__Supplied passage__
Iterate over a "grouped" list

Question

Edited after comment.

I have a list of lists that looks like that:

old_list = [['A', 1, 2], ['A', 5, 3], ['A', 3, 2], ['B', 1, 1], ['B', 2, 5], ['C', 3 , 1], ['C', 9, 2]]

and I want my function to iterate over it so the output is a list that groups the numerical values of the inner lists by the group identifier (the letter at index 0). See below example of expected output.

new_list = [[1, 2, 5, 3, 3, 2], [1, 1, 2, 5], [3, 1, 9, 1]]

Answer 1

Using a dict, you could achieve a similar result more easily. Just create a dict and check if the group already exists in it.

If it does not, you add the group and add the latter part of the original list slice item[1:] (this operator creates a new list with the entries from item starting from index 1).

If it does exist, you extend the group with the new values.

__Material provided__
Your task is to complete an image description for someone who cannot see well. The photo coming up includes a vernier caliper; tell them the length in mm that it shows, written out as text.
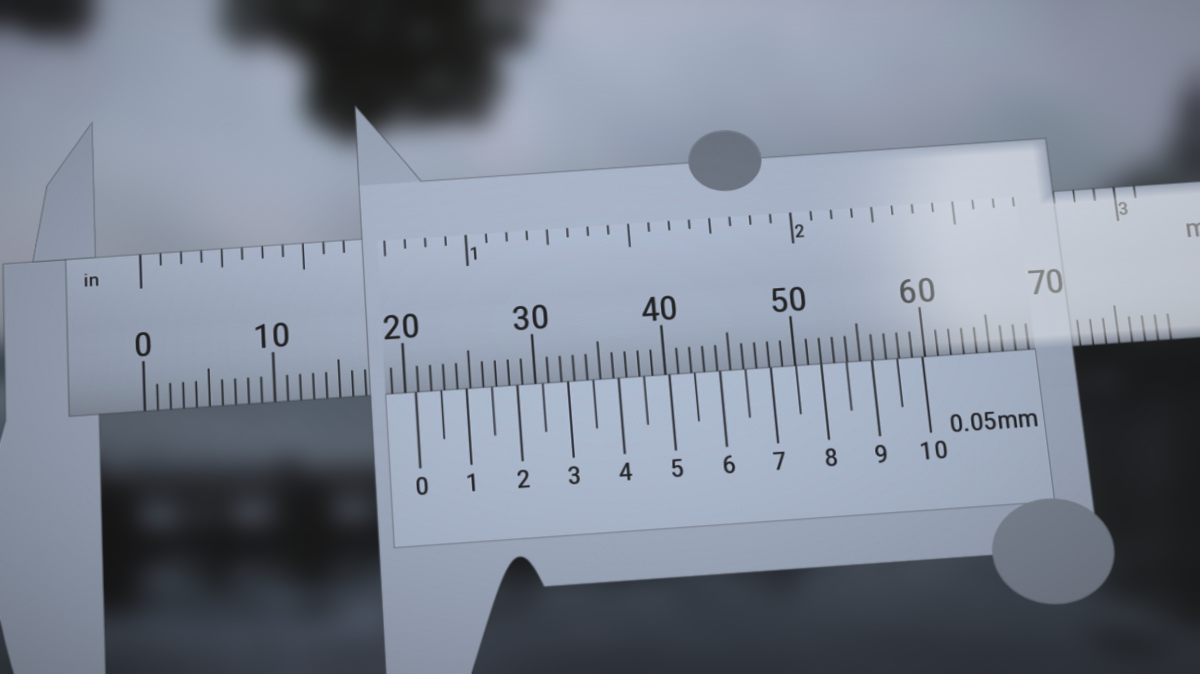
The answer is 20.8 mm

__To-do item__
Write what comes next in the forum thread on grouping a list of lists by letter, beginning after its last sentence.

__Written answer__
    old_list = [['A', 1, 2], ['A', 5, 3], ['A', 3, 2], ['B', 1, 1], ['B', 2, 5], ['C', 3 , 1], ['C', 9, 2]]

new_dict = {}
for item in old_list:
    group = item[0]
    if group not in new_dict:
        new_dict[group] = item[1:]
    else:
        new_dict[group].extend(item[1:])
print(new_dict)

# Output:
{'A': [1, 2, 5, 3, 3, 2], 'B': [1, 1, 2, 5], 'C': [3, 1, 9, 2]}

If you want the list form you asked for in the question, just add the following line at the end.

new_list = [item for group, item in new_dict.items()]
print(new_list)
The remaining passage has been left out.